The good news is practicing meditation can help reduce psychological bias.
For example, a brief loving-kindness meditation lowered prejudice toward homeless people revealed in a study.
In addition, mindfulness meditation reduces implicit race and age bias by weakening the associations of the target group with negative constructs, observed another study.
How Long Should You Meditate To Start Seeing Results?
Based on the University of Waterloo in Canada research, meditating for just 10 minutes a day is enough to notice significant results. You can get effective results by simply sitting still and breathing deeply for 10 minutes.
Another study found that on average, people who meditate 30 minutes a day see tremendous benefits. However, many people noticed the personal benefits of meditation with only 10 minutes a day.
Like exercising, try to find what works best for you.
Tips for Creating A regular Meditation Habit:
- Create a calendar to track how often you meditate. You can also use apps like Headspace to keep yourself accountable.
- Keep track of the days you meditate, not the day you miss. Focus on how many times you meditate this week or this month instead of the day you couldn’t meditate.
- If you aren’t meeting your goals for consistency, reduce your daily target number of minutes of meditation to avoid creating unnecessary pressure on yourself.
- Get more from your meditation by doing yoga poses. You can combine it with yoga poses, such as yoga Nidra breathing exercises and deep relaxation.
How To Get Started
The only way to truly know how or if it works for you is to try.

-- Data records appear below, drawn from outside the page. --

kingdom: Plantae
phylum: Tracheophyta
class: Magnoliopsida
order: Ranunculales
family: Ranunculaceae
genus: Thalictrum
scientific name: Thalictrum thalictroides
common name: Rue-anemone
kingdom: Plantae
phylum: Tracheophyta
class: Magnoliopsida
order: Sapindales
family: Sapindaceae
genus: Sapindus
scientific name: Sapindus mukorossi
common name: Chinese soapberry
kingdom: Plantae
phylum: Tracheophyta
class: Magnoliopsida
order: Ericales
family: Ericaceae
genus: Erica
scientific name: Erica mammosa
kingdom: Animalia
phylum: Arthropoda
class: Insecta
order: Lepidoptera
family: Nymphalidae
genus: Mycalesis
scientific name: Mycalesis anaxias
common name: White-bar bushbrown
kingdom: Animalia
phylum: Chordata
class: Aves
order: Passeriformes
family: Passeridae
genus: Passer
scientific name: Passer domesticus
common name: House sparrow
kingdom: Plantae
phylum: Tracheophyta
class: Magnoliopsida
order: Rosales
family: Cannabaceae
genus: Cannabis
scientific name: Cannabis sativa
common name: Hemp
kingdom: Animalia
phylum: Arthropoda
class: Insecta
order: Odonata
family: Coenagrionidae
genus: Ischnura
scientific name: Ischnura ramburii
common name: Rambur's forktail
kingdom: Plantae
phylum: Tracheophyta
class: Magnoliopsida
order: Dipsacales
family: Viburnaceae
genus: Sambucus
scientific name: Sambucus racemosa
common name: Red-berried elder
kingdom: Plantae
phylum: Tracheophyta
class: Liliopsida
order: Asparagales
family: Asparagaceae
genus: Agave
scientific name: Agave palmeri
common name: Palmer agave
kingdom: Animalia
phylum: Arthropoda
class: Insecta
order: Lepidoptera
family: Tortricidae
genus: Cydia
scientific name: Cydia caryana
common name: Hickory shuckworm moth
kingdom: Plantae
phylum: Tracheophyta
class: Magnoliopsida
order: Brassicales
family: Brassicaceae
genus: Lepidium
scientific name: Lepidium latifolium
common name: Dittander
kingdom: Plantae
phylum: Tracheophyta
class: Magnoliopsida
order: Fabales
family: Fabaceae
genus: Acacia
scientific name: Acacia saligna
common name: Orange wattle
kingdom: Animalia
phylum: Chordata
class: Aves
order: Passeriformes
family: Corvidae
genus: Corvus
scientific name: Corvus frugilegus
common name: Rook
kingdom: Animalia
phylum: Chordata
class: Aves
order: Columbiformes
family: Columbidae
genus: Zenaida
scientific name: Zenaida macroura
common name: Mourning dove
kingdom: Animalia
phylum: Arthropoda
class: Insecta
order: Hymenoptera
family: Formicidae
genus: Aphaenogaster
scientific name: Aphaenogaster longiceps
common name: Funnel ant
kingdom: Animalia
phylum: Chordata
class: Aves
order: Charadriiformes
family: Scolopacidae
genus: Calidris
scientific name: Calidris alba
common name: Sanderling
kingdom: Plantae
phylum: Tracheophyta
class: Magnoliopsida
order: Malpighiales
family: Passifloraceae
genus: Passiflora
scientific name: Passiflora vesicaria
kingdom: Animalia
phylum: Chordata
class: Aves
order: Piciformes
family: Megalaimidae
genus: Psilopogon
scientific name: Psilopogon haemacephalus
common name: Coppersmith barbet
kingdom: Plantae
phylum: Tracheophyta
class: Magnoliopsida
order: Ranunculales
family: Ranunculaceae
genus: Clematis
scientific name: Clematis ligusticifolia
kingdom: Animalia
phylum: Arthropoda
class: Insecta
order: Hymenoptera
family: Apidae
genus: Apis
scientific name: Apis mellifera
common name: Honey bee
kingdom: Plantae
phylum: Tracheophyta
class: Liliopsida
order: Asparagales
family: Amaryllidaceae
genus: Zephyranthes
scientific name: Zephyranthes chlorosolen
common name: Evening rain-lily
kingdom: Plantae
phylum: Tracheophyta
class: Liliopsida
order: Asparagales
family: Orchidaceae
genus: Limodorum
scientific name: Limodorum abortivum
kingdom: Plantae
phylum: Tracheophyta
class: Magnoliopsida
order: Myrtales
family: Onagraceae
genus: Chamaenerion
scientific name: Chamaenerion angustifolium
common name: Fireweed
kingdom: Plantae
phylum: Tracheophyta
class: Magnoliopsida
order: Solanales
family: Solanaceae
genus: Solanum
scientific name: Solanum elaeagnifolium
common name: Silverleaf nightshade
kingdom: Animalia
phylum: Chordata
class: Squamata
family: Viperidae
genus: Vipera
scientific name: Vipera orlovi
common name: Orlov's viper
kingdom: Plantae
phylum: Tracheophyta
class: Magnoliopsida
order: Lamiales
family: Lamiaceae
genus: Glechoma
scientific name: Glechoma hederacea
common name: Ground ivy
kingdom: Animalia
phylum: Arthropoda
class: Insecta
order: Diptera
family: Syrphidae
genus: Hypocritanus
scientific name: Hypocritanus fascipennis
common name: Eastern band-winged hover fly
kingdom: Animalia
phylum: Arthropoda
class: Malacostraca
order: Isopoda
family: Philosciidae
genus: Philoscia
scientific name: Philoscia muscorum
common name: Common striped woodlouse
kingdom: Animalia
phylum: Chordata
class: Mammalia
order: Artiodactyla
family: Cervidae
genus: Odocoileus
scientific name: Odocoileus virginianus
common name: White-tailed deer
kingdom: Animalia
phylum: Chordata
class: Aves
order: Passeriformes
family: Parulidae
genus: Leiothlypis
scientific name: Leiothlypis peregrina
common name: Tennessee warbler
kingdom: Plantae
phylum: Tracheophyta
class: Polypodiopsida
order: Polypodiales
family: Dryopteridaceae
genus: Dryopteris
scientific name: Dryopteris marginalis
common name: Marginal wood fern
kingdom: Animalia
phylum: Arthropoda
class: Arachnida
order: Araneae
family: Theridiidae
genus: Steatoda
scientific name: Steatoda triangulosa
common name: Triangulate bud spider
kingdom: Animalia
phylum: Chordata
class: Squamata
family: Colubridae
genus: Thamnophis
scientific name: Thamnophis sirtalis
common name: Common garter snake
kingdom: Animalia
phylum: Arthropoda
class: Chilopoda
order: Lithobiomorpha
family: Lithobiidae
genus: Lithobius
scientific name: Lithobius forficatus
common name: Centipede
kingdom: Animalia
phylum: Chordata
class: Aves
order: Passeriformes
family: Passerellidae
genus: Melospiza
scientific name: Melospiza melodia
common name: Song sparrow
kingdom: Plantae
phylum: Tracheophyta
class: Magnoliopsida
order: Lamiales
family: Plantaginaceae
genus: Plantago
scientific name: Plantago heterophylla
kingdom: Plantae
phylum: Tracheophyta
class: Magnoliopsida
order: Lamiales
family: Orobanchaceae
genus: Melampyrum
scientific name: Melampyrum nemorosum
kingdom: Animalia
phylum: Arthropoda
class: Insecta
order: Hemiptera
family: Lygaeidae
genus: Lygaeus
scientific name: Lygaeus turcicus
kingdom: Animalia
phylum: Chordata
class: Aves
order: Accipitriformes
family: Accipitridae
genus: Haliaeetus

- Start on Monday, either right after you wake up or before you lay down to go to bed.
- Set your alarm for 12 minutes (2 minutes a preparation time where you are allowed to open your eyes, get situated, add or remove layers to be comfortable)
- Do it for 10 minutes each day of the week; wich will be 50 minutes of meditation practice per week.
- After that collective 50 minutes, reflect and see how and if you’ve changed, you will be surprised by the results.
- Find a good teacher to help you understand what’s going on in your mind.
- Consistency is the most important part of developing a meditation practice.
Regularly and consistently practicing meditation is more important than how long you meditate. Research reveals that you don’t have to meditate every day in a row, but the benefits are linked to regular, consistent practice.
If you are new to meditation, start slowly and gradually increase the time spent meditating. The most important thing to remember is consistency is critical when it comes to anything good in life.